### Brief
Take the entries below and write them out exactly, with each picture removed.

(Beginning of Input data)

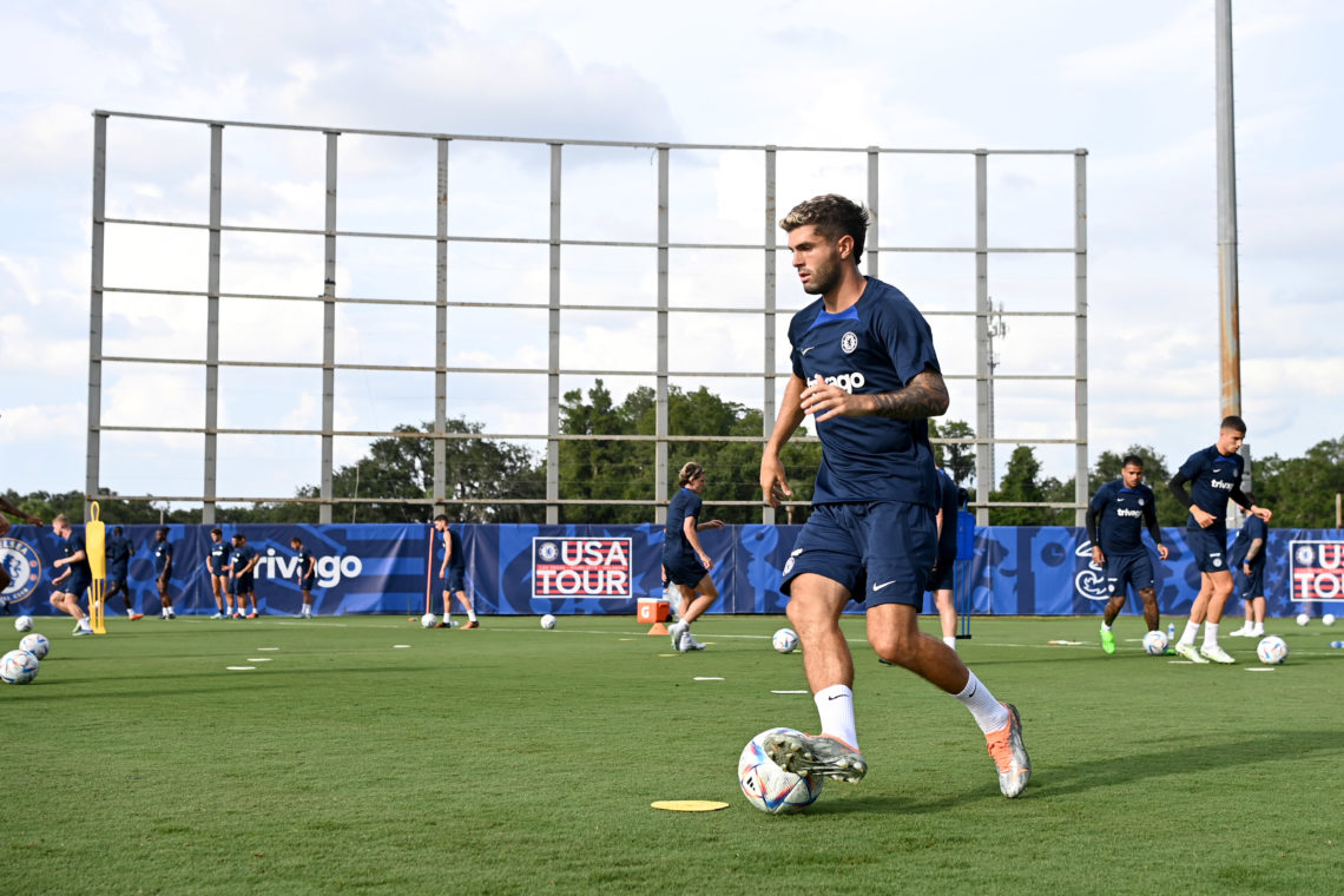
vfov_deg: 35.1
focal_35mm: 38
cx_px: 672
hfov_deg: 50.7
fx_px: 1419
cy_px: 448
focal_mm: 38
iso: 200
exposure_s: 1/1000
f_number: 5.6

(End of Input data)

### Solution
vfov_deg: 35.1
focal_35mm: 38
cx_px: 672
hfov_deg: 50.7
fx_px: 1419
cy_px: 448
focal_mm: 38
iso: 200
exposure_s: 1/1000
f_number: 5.6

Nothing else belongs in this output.